> Testo da leggere
◆ ◆ ◆ ◆ ◆ ◆ ◆

Lurking Fear su El Capitan, alla scoperta delle big wall dello Yosemite
Come spesso ama dire Matteo (non mi abituerò mai a chiamarlo Giga!) io e mio papà arrampichiamo assieme da quando ci conosciamo. È vero, non poteva essere altrimenti vista la famiglia in cui è nato. Dopo un breve periodo nel quale gli ho fatto da "maestro" e un periodo ancora più breve dove arrampicavamo più o meno allo stesso livello é succeduta la fase attuale nella quale la differenza di capacità e forza è tale da far sì che le nostre uscite assieme siano diventate meno frequenti.
Il viaggio in Yosemite di quest'autunno è stato una sua idea, dopo aver viaggiato gli anni scorsi in luoghi fra i più remoti del pianeta ha pensato a questa meta relativamente più tranquilla con lo scopo preciso di coinvolgere anche me. Volente o nolente. Sicuramente da parte sua c'è stata la volontà di farmi un enorme regalo, e da parte mia la consapevolezza che probabilmente non mi sarei mai perdonato la rinuncia ad una offerta del genere da parte di mio figlio! Anche se mi sentivo un po' vecchio e inadeguato per certe cose.
Naturalmente non abbiamo voluto fare le cose normali che sarebbe giusto fare i questi casi e cioè approcciarsi in maniera dolce e graduale alla scalata in quella valle. No, dopo una rapida sfogliata alla guida la scelta è caduta sul tentativo di ripetere in arrampicata libera una grande via artificiale del Capitan, Lurking Fear, salita una sola volta in questo stile, circa vent'anni fa da Beth Rodden e Tommy Caldwell. Una via che come la Settimana Enigmistica vanta da allora innumerevoli tentativi di ripetizione tutti falliti, anche da parte di scalatori di alto livello! Cosa ci ha fatto pensare di poterci riuscire? Incoscienza e basta. L'organizzazione è stata complicata. O meglio, la disorganizzazione è stata perfetta, in puro stile Matteo. Alla fine abbiamo messo assieme un team di sei persone, tutte fortemente motivate e inconsapevoli.

◆ ◆ ◆ ◆ ◆ ◆ ◆

> Elenco dei dati
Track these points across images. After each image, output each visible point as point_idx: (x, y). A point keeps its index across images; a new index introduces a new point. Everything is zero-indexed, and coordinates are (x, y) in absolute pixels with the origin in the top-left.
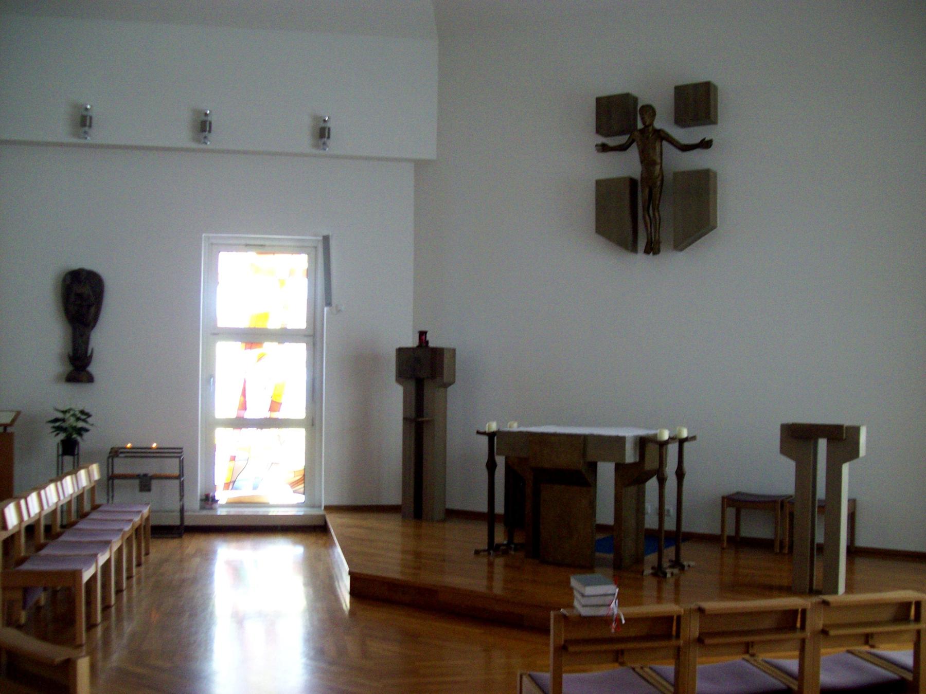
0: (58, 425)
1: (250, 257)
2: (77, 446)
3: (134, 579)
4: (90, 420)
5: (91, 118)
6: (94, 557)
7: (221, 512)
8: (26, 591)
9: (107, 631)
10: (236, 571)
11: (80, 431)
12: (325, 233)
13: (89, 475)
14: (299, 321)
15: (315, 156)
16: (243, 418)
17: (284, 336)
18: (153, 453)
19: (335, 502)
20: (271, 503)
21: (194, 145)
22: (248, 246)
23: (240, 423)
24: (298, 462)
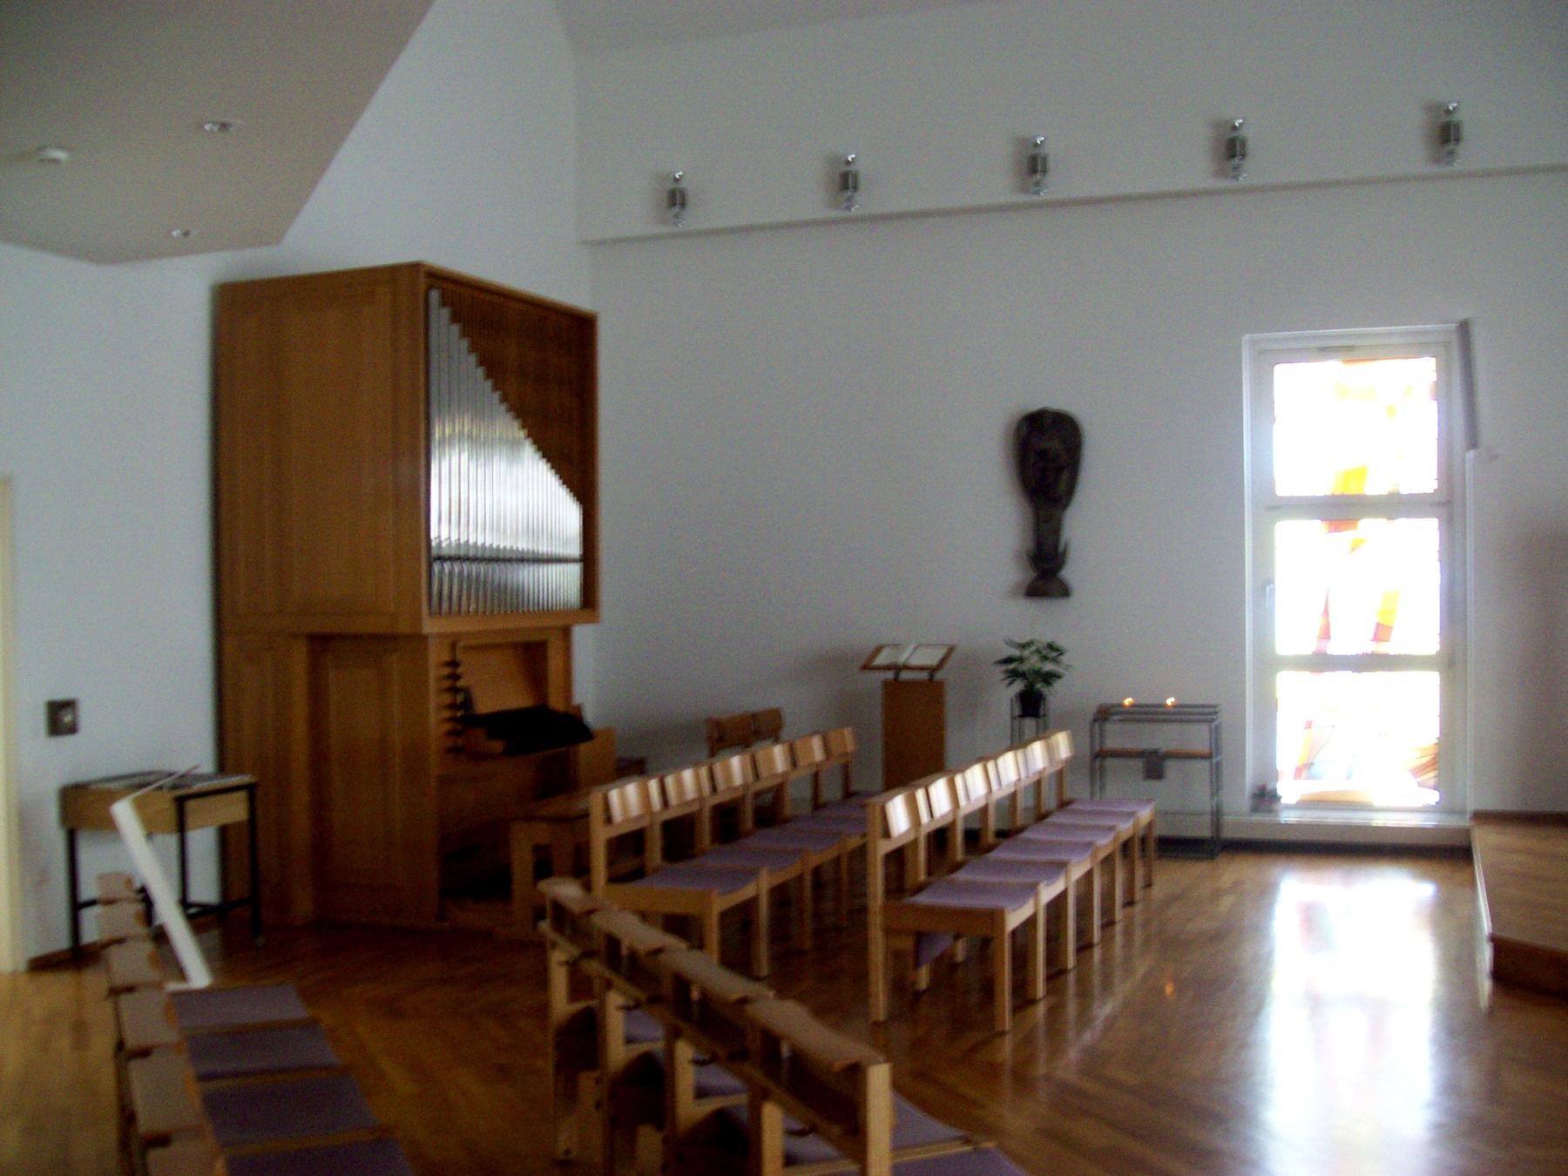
0: (1012, 667)
1: (1331, 370)
2: (1042, 702)
3: (1118, 928)
4: (1064, 658)
5: (1044, 159)
6: (1032, 889)
7: (1288, 817)
8: (920, 938)
9: (1055, 1012)
10: (1310, 918)
11: (1049, 678)
12: (1463, 314)
13: (1050, 752)
14: (1425, 480)
15: (834, 222)
16: (1326, 655)
17: (1395, 506)
18: (1169, 713)
19: (1490, 804)
20: (1377, 804)
21: (1022, 198)
22: (1326, 351)
23: (1321, 662)
24: (1427, 731)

◆ ◆ ◆ ◆ ◆ ◆ ◆

> Completa quanto segue
A - Nel testo su Lurking Fear, chi ha salito la via in arrampicata libera circa vent'anni fa?
B - Prosegui il testo su Lurking Fear a partire dalla sua ultima frase.

> Risposte per compito
A - Beth Rodden e Tommy Caldwell.

B -
Abbiamo attaccato la via subito, senza nessuna salita di ambientamento e questa è stata la chiave del successo. Se avessimo provato qualcos'altro probabilmente ci saremmo spaventati e desistito! Non sto a dare i dettagli di una salita fra le più famose al mondo che a noi ha richiesto un paio di settimane di sforzi e numerose notti in portaledge per tentare la libera di tutti i tiri di corda. L'importante è che alla fine ci siamo riusciti. Tutti e sei in cima a festeggiare una splendida prestazione di squadra. In tutta la via solo tre brevi passaggi non si sono lasciati dominare.
So che è stato molto apprezzato da tante persone il fatto che padre e figlio abbiano potuto condividere una esperienza così intensa. Io sono felice di averla vissuta. Tra l'altro ho dovuto anche subire i suoi mugugni perché non ero abbastanza veloce con le jumar o nelle manovre o nel disincastrare i sacconi. Li in parete il papà era lui!
Finisco doverosamente sottolineando che questa non è stata solo una salita di Matteo e mia ma uno straordinario lavoro di gruppo. Un gruppo che ci tengo a presentare in rigoroso ordine alfabetico. Il team era così composto:
Alby (Alberto Acerbi), il "Doc": scalatore di grande livello, poco prima di partire ha chiuso tiri fino all'8a in stile trad! Con la sua capacità organizzativa (il piano!) è la sua proverbiale meticolosità e prudenza nelle manovre ha contribuito in maniera decisiva al successo finale.
Giga (Matteo De Zaiacomo): che dire? Ha dimostrato tutta la sua confidenza con l'ambiente Big Wall. Nonostante la forma non fosse al top ha risolto i tiri più difficili con difficoltà fino al 5.13a. È stato l'anima della salita. Senza la sua esperienza niente sarebbe stato possibile.
Luca (Luca Casanova): non ho parole per Luca. Incredibile. Arrivato ai piedi della parete più impressionante del mondo senza quasi nessuna esperienza di via lunga non è mai indietreggiato di fronte a nulla. Con calma serafica è salito indifferente alla paura e alle difficoltà. Si è permesso pure di liberare un tiro di 7b+.
Max (Maximiliano Piazza): sicuramente il più in forma del gruppo dal punto di vista sportivo. Prima di partire ha inanellato tutta una serie di prestazioni di altissimo livello in falesia e nel boulder. Ha sofferto un poco l'esposizione della parete nei primi giorni ma poi ha risolto da par suo alcuni tiri davvero notevoli. Impressionante il famigerato traverso dei tettini al dodicesimo tiro.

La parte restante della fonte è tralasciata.